* Provided data
+ + + +

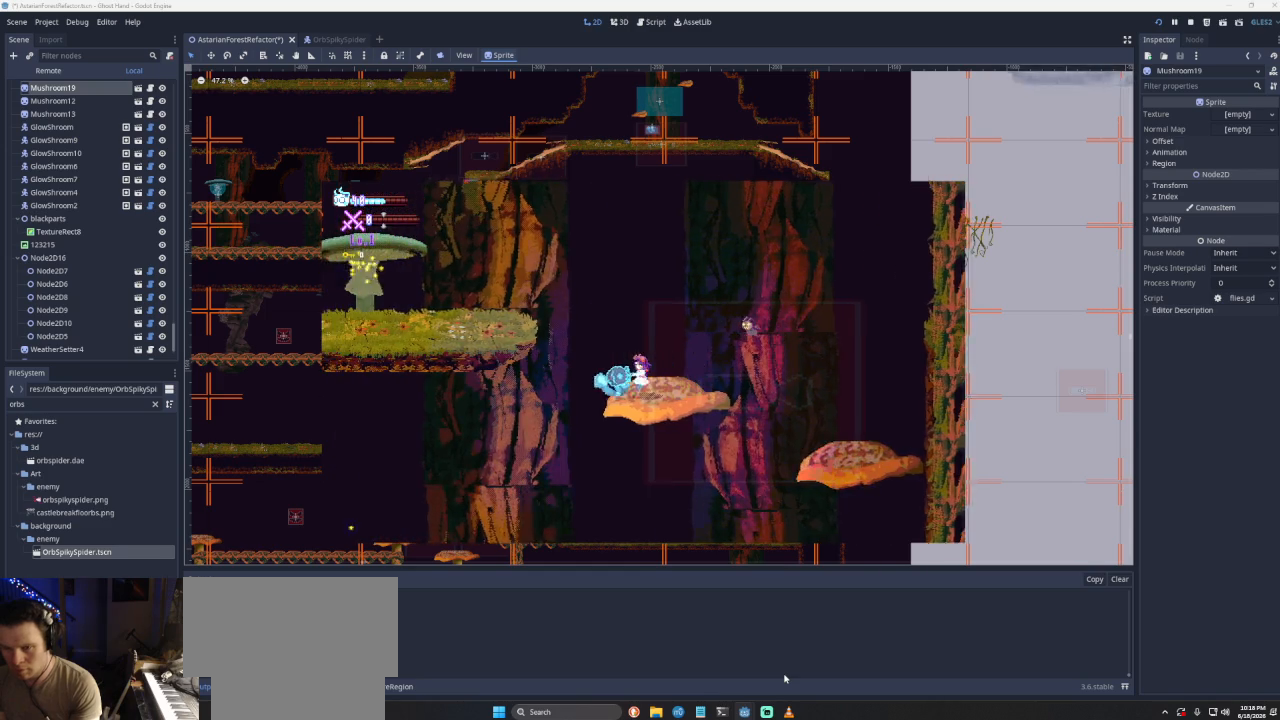
{"buttons": ["CROSS"], "left_stick": "left", "right_stick": "center", "events": [[100, "CROSS", "down"]]}
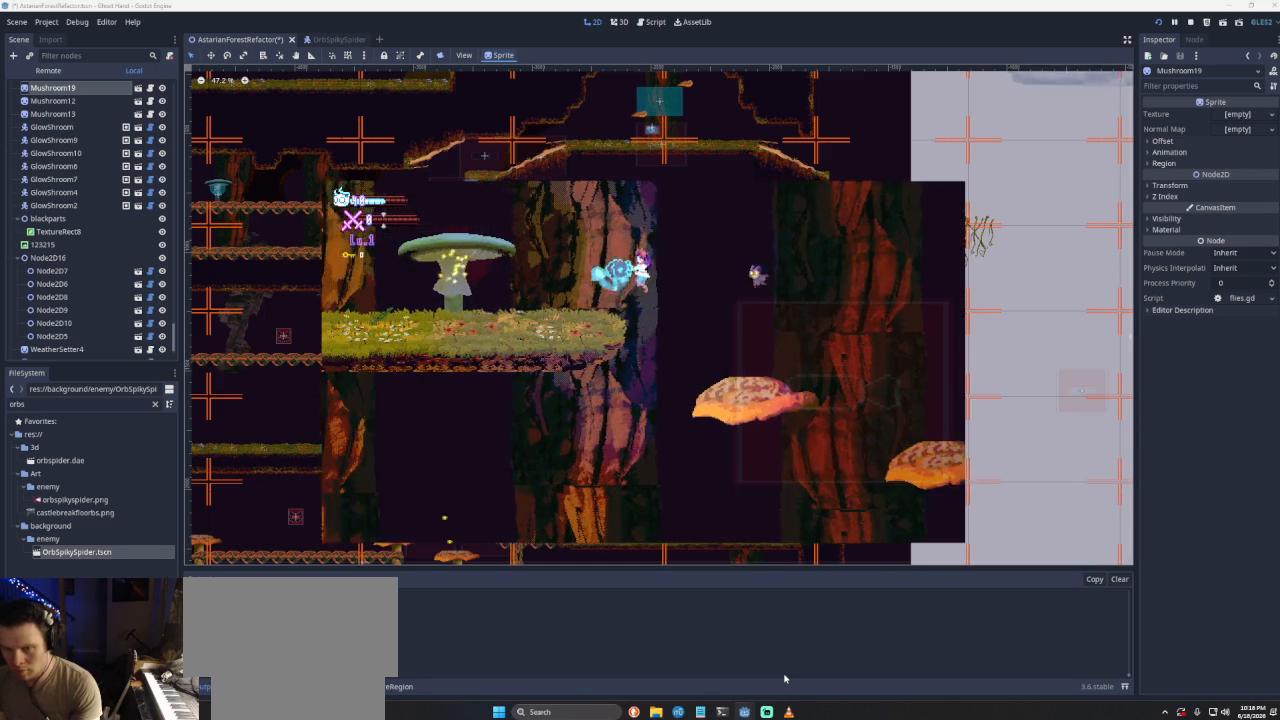
{"buttons": [], "left_stick": "left", "right_stick": "center", "events": [[67, "CROSS", "up"]]}
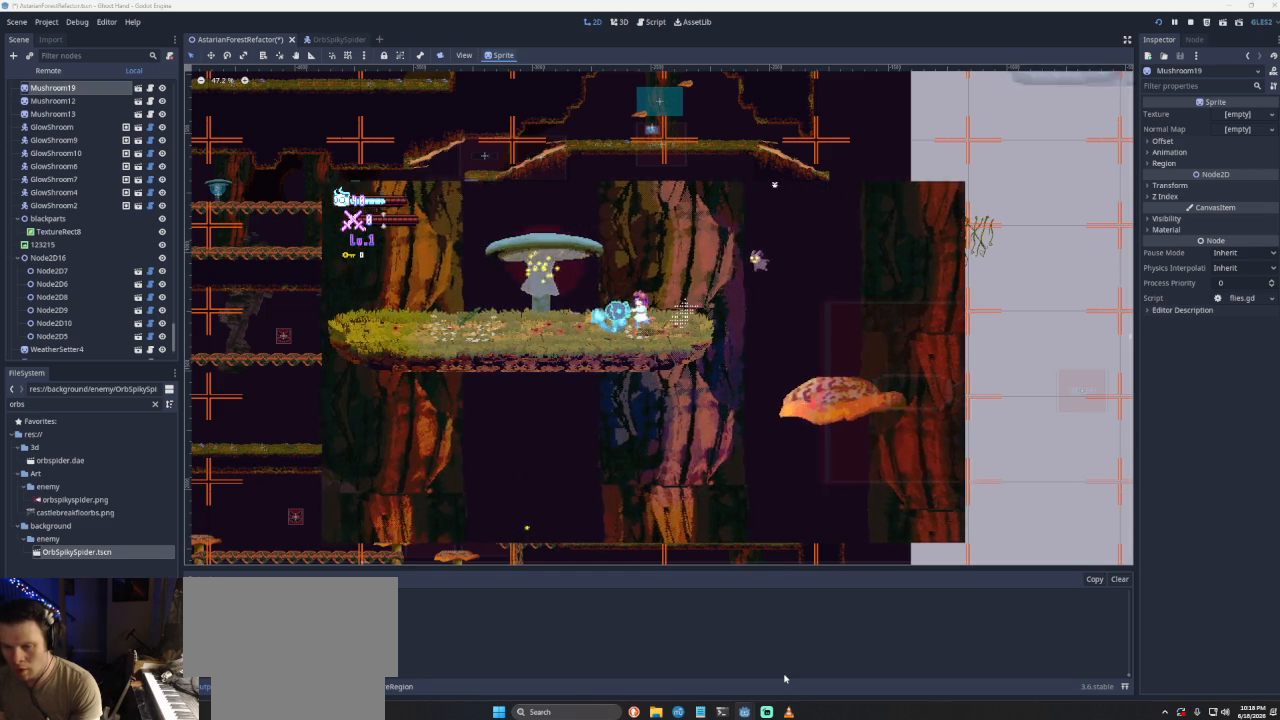
{"buttons": [], "left_stick": "left", "right_stick": "center", "events": []}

+ + + +

When you copy the data, keep every line exact and drop the pictures.

{"buttons": ["CROSS"], "left_stick": "left", "right_stick": "center", "events": [[100, "CROSS", "down"]]}
{"buttons": [], "left_stick": "left", "right_stick": "center", "events": [[67, "CROSS", "up"]]}
{"buttons": [], "left_stick": "left", "right_stick": "center", "events": []}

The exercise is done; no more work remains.